Most programmers readily make use of recursion - it is indeed a very elegant solution for several problems, and results in much cleaner code. However, recursion brings along with it a drawback, the stack is filled up very quickly. Usually, this isn’t really much of a problem, since most desktops these days have decent memory and most language runtimes grow the stack automatically for you.

On embedded systems however, it’s a different story. Limited availability of resources forces you to write efficient code which is usually not very elegant. This is also true for recursions that loop a large number of times on normal machines - imagine finding the Fibonacci series for the largest 64 bit number.

I recently had to write a cryptographic routine that was tree-recursive. I had 5 functions, let’s call them F, A, B, C and D. F was the entry point for the routine, and F calls one of A, B, C or D depending on the parameters passed to it. A, B, C and D, in turn call F again with a different set of arguments. This goes on until F detects a terminating condition, upon which it returns a value. A typical run would result in around 400 nested calls, which worked fine on my desktop, but not on the target platform (an embedded system).

The first step I took was to roll all A, B, C and D into F itself. This meant F became larger and more ugly (no more modularity!) but it reduced the nesting level by half. Now I had a single recursive function. This, unfortunately, wasn’t enough.

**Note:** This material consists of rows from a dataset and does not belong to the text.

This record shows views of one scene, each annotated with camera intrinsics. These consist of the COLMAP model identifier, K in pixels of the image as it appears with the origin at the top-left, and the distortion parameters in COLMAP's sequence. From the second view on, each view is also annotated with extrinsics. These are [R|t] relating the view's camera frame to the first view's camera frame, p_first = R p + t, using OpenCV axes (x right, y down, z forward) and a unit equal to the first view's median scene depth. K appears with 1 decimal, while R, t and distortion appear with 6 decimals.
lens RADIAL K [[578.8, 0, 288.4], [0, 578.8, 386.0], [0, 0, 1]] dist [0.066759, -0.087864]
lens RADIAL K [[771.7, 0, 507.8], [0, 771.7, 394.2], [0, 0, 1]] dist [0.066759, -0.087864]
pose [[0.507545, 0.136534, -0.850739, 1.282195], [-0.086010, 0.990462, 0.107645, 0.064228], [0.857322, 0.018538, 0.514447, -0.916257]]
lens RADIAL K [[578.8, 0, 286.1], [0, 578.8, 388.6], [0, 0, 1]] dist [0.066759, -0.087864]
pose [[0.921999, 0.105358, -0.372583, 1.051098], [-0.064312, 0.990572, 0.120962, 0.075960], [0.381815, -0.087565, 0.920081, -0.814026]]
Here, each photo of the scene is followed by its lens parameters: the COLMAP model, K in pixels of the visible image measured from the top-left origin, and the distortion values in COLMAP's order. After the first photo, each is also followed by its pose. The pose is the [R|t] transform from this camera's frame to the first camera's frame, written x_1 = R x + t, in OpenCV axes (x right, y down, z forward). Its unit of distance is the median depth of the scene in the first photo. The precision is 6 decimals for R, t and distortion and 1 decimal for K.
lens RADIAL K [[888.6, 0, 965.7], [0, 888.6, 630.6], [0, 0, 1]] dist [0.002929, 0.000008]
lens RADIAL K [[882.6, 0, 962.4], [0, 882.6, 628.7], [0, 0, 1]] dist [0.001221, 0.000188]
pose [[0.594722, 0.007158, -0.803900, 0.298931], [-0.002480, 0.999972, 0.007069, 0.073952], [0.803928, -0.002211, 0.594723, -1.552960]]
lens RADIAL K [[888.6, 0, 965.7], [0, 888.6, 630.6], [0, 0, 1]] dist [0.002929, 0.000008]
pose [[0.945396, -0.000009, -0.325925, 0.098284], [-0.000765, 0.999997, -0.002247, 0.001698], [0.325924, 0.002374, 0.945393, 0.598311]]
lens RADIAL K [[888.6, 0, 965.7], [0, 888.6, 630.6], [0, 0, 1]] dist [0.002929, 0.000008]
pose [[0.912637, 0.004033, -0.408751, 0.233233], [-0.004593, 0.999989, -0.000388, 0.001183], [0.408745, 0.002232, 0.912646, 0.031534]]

Then, I learned about a programming device called the trampoline. It’s a great way of attaining recursive properties while saving stack space. A trampoline is kind of marshal function that repeatedly calls your recursive function until a terminating condition is reached (the function keeps ‘bouncing’, hence the name!). The recursive function doesn’t recurse anymore, but instead just returns a true/false value that determines if there’s more work to be done or not:

boolean F(/* notice we don't have arguments to save more stack space */) {
    /* we load them from the class variables instead */
    arg1 = this.arg1;
    ...
    if (more_work) {
        /* save arguments for next call */
        this.arg1 = something;
        return false;
    } else {
        /* we've reached termination */
        this.finalVal = finalReturnValue;
        return true;
    }
}

int trampoline(arg1, ...) {
    this.arg1 = arg1 /* initial argument setting */
    ...
    while (true) {
        if (F())
            break;
    }
    return this.finalVal;
}

This way, we never reach a nesting level of more than 2, saving stack space by drastic amounts, with only a minimal addition to the heap load. The code doesn’t look that bad either. Definitely one of those ‘Aha!’ moments for me.